Bei Florian war ich sehr ehrgeizig, denn laut Tinder-Foto passte er in mein Beuteschema: Designer, Sneakerträger, Skaterboy. Erst ging er nie konkret auf meine Frage nach einem Bier ein und mit seinen Antworten ließ er sich oft tagelang Zeit. Schließlich habe ich ihn zu packen bekommen und mich bei ihm zum Essen eingeladen. Erster Eindruck: Kochen kann er ziemlich gut! Was nicht so gut zusammengepasst hat, waren seine Katze und meine Katzenhaarallergie. Es ging mir lange nicht mehr so schlecht.

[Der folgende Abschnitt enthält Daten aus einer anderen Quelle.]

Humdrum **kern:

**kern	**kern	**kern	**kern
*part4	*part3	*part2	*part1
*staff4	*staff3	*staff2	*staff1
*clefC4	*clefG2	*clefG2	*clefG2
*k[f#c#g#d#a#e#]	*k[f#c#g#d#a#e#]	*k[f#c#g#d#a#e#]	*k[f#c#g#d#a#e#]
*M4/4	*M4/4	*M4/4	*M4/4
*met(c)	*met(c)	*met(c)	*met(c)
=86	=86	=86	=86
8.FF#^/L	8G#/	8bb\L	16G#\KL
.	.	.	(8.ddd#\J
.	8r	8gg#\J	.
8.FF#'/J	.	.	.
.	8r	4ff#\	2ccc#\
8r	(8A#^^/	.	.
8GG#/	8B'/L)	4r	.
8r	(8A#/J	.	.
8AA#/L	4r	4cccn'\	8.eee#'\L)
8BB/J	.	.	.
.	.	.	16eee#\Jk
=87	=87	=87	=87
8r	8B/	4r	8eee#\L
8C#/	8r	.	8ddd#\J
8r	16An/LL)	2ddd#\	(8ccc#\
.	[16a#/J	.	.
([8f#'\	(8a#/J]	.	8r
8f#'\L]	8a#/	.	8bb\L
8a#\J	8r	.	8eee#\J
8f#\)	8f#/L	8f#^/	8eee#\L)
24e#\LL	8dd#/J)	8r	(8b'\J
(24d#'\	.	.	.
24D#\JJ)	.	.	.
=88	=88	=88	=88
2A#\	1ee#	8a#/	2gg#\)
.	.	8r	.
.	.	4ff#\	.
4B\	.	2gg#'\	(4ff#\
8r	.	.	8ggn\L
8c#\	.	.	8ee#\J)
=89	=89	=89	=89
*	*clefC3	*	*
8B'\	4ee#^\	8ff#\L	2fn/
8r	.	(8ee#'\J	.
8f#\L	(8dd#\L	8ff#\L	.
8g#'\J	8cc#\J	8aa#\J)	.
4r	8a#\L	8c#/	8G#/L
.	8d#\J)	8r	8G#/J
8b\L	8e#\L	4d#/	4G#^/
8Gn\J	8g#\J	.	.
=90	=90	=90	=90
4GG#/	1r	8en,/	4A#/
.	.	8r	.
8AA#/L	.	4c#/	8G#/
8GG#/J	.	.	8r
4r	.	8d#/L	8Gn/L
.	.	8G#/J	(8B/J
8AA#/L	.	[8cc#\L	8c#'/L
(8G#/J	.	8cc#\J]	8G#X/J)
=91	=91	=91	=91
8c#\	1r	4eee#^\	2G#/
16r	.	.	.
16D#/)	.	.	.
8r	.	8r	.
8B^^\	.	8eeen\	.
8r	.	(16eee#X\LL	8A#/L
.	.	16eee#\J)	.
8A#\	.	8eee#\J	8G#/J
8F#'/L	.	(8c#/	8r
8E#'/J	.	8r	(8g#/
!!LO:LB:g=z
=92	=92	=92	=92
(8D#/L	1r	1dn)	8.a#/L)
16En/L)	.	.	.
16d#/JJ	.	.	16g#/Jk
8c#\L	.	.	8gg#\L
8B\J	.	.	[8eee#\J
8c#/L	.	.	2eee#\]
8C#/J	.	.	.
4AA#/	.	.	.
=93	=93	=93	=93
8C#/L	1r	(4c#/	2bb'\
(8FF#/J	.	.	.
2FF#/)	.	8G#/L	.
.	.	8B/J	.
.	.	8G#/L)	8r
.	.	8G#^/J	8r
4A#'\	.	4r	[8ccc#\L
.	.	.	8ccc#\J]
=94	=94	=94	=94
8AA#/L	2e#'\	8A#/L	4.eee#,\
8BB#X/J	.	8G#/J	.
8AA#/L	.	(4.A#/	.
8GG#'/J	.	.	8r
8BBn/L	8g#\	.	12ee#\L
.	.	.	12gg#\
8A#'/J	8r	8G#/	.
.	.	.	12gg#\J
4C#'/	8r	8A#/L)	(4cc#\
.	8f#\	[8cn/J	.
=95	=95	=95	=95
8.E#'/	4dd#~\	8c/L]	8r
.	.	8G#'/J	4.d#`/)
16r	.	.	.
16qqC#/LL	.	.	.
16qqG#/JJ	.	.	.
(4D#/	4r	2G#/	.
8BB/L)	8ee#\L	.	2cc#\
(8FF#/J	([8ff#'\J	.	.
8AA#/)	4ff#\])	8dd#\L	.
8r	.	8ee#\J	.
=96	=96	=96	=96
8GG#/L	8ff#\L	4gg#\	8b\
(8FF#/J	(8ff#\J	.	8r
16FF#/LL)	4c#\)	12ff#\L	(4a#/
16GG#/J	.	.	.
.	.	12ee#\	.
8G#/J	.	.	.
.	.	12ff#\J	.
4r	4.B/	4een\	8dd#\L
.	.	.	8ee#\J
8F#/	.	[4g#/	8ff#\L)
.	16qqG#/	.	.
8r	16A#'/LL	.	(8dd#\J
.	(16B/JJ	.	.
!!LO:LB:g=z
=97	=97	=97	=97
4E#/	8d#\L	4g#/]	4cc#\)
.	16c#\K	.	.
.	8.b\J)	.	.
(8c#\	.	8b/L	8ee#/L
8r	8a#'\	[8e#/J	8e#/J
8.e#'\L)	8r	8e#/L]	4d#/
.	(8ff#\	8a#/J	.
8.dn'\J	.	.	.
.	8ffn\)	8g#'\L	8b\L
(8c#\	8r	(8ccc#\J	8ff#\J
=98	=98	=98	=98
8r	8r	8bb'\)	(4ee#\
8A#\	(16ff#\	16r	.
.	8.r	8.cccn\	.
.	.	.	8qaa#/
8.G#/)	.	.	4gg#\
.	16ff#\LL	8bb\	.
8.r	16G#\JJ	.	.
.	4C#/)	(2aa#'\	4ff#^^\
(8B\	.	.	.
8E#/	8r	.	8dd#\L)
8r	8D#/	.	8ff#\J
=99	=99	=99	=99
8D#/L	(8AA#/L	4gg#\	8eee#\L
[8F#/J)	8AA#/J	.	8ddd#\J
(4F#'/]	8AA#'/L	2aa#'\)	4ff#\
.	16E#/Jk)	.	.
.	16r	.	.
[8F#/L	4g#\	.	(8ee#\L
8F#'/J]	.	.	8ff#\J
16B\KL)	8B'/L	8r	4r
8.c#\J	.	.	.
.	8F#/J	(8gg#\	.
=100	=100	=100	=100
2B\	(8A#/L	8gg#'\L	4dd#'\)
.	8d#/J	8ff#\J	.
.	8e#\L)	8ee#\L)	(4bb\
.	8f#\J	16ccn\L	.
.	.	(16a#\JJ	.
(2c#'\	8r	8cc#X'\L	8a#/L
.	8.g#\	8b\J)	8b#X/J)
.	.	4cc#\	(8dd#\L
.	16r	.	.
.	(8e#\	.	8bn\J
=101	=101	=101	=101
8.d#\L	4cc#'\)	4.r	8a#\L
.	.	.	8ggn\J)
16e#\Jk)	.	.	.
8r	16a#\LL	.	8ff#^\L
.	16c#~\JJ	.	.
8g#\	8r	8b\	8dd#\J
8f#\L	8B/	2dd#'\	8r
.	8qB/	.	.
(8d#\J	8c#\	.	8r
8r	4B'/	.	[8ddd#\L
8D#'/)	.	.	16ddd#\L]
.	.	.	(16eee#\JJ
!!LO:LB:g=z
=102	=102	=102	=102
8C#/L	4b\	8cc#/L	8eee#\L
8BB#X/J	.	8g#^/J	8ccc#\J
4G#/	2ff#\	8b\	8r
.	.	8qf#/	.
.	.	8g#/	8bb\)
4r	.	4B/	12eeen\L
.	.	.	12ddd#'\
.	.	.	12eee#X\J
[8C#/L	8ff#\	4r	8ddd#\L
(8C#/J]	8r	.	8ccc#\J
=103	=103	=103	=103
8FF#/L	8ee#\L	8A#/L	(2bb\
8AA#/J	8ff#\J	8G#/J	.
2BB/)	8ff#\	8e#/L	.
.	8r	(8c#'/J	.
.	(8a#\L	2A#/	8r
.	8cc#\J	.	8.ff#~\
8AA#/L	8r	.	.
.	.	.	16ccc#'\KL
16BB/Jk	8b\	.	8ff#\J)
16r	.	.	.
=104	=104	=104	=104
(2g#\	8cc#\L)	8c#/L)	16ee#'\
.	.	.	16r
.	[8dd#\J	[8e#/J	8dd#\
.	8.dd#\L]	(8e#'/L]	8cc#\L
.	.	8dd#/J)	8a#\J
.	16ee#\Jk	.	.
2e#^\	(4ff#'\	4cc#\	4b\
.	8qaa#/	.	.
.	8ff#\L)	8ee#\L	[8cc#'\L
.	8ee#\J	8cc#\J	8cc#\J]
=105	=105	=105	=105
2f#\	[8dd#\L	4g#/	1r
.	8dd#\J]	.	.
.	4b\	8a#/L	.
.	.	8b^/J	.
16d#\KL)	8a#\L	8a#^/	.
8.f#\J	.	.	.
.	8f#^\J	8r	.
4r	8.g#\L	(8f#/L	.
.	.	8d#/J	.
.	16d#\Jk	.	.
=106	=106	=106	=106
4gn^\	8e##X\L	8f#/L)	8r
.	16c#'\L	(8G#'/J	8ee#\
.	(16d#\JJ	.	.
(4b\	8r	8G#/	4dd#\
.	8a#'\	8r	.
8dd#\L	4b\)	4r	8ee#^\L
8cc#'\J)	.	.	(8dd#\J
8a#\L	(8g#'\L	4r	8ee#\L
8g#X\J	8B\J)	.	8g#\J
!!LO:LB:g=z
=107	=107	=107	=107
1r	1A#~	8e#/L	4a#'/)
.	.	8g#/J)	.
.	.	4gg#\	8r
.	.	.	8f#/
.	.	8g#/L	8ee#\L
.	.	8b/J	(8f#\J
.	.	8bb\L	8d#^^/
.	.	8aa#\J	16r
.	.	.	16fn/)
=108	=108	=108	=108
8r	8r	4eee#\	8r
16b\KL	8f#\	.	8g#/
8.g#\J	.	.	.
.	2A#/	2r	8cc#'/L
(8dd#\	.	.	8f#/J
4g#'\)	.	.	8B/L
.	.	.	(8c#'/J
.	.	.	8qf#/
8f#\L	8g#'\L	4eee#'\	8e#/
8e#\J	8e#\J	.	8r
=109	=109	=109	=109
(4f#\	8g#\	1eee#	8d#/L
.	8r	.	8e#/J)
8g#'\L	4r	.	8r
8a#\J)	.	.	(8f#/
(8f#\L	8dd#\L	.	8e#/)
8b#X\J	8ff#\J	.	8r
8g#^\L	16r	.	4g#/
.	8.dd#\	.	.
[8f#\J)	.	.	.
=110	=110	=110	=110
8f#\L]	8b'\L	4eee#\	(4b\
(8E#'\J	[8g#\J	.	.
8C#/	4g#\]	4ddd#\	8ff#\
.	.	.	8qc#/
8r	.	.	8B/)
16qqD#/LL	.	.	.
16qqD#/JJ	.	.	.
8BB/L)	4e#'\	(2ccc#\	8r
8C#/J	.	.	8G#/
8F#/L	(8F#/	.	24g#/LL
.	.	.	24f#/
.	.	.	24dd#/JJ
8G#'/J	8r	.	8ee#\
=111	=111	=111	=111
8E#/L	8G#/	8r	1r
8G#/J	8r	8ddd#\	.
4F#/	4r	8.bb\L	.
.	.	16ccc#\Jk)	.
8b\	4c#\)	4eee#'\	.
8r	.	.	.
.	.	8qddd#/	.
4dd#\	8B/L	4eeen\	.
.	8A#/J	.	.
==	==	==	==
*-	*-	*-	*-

Mit laufender Nase, roten Flecken und akuter Atemnot haben wir noch eine Serie geschaut.

Eigentlich war es ­abgesehen von meinem körperlichen Leiden auch echt entspannt. Das hat ihn wohl inspiriert, denn plötzlich kam von rechts neben mir die Frage: “Stört es dich, wenn ich mir einen baue?” “Öhm.. also... musst du ja wissen”, meine Antwort. Ich bin sicherlich nicht prüde, aber an einem Sonntagabend beim ersten Date kiffen? Das muss doch nicht sein. Auf meine Nachfrage hin erzählte er mir, dass er das so viermal die Woche mache. Auf einmal war ich froh, dass er kleiner war als ich und eine Katze hatte.

Und nun...

Dieses Date ist nun drei Wochen her. Ich habe in dem Jahr noch mehr Jungs gedatet, aber die sind nicht mal eine interessante Story wert. Darum brauche ich jetzt eine Pause. Ich habe keine Lust mehr, auf die immer gleichen Gespräche und die Anstrengung, ein Match zu finden, das mich anspricht. Ich habe auch keine Lust auf die Hoffnung, die unterschwellig doch immer mitschwinkt. Ich versuche jetzt lieber auf tinderfreiem Wege jemanden kennenzulernen. Wenn das nicht funktioniert, ist die App ja schnell wieder installiert.